This is something you either struggle with or you don’t. One of my players is so self conscious that he will tell me what his character says and how the character says it but he will never say what his characters says the way the character says it. He will tell me that his character is really angry and abrupt but he never acts angry or abrupt.

Is this a problem? No it isn’t. I know the player well and all the other players know the player. It does cause some interesting contradictions. He will describe his character to the other players as appearing well educated and well spoken but he then acts like a psychotic thug.

We only get to meet up a couple of times a year and we rent a big old house near Glastonbury Tor and game for 3 days solid. We start each weekend with a round of describing our characters to each other to help us get into the game. Last time someone turned to this player and said “Your playing the psycho aren’t you?” To which he replied “No actually my character is softly spoken and rather well read.” At which point the other players burst into laughter.

The conflict comes from the fact that at the top of the players character sheet are two descriptions the first is a physical appearance and the other is something I ask players to create. It includes mannerisms, catchphrases and attitudes. It is intended to be a mini recipe for when I have to NPC a player character, or that is how they started. I now have them for every NPC so I can get into character quickly and consistently.

These do get changed over time but at the top of the players sheet it says well educated, softly spoken and he has never resolved the conflict between the way he plays and the way he sees his character. He would like to play a more subtle character but in the real world he doesn’t suffer fools kindly and when we play it is his own personality that comes through more than anything else.

We have been playing together since we were teenagers and nothing is going to change his play style now and if you don’t have the confidence to play in character after 30+ years it is never going to happen. When we don’t play together he doesn’t play at all. He could never join another group because he could not role play in front of anyone else. (He gets his fix wargaming the rest of the year so don’t feel too sorry for him.)

So is he really embodying his character? I think he is to the best of his ability. In many ways a group around a table is the shallowest form of role playing. In this situation if you are going to feel inhibited then having to act in front of other people is likely to be one of those situations. When it is someone else’s turn in the spotlight we will often suppress our own characters to give them space.

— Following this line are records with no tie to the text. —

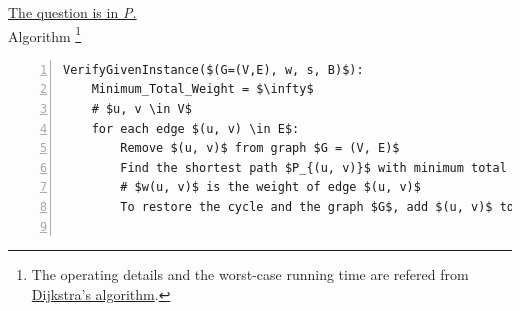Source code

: \documentclass[10pt]{article}
\begin{document}
\begin{itemize}
\begin{mdframed}
        \underline{The question is in \textit{P.}}\\
        Algorithm \footnote {The operating details and the worst-case running time are refered from \href{https://en.wikipedia.org/wiki/Dijkstra\%27s_algorithm}{Dijkstra's algorithm}.}
        \begin{lstlisting}[mathescape=true, numbers=left]
VerifyGivenInstance($(G=(V,E), w, s, B)$):
    Minimum_Total_Weight = $\infty$
    # $u, v \in V$
    for each edge $(u, v) \in E$:
        Remove $(u, v)$ from graph $G = (V, E)$
        Find the shortest path $P_{(u, v)}$ with minimum total weight $W_{(u, v)}$ between $u, v$ by the Dijkstra’s shortest path algorithm
        # $w(u, v)$ is the weight of edge $(u, v)$
        To restore the cycle and the graph $G$, add $(u, v)$ to $P_{(u, v)}$ and $W_{(u, v)} = w(u, v) + W_{(u, v)}$


\end{lstlisting}
\end{mdframed}
\end{itemize}
\end{document}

When I run/play PBP games I run them so that ever player has their own threads that are invisible to the other players and I ask people not to share ingame information. Your thread is your story, you are the star and you take a backseat for no one unless that is your characters choice. No one knows who is a PC and who is an NPC. Your character meets people and interacts with them. If two PCs meet I take the responses from one player and copy n paste them across and I may change details seeing as the character is being seen from a different place/angle. If the character says “I lean against the fireplace and spit into the soup.” It will become “He leans against…” and so on. It is particularly funny when one character is incredibly drunk. They have failed any save/resistance roll against the Alcohol and they are convinced they are perfectly sober and coherent. Sometimes the other players think otherwise.

In this sort of game what you lack in responsiveness compared to a gaming table you gain in characterisation. You can write as much or as little as you like, you can add in tones of voice, mannerism, stage direction as well as non verbal posture and utilise props. You also have near perfect recall as you can scroll up at the old game posts and fact check before you click send. I am perfectly happy to let groups or parties form and dissolve. If you character is unpleasant noone is going to put up with them just because you are a PC. I have also seen a massive decrease in murder hobo behaviour and characters talk to NPCs as their peers rather than as props.

Now we get to solo play. When you don’t have to vocalise or even type out how your character behaves or presents themselves all physical barriers to character embodiment disappear. I have said before that in solo play the visualisation of the setting is perfect, the visualisation of the NPCs is perfect and of course the acting of your PC is also perfect. No one else is going to misread your body language or turn of phrase.

You cannot please everyone all of the time. Around a gaming table all of the players cannot stay perfectly in character all of the time. At some point their character embodiment will break down just because we are human.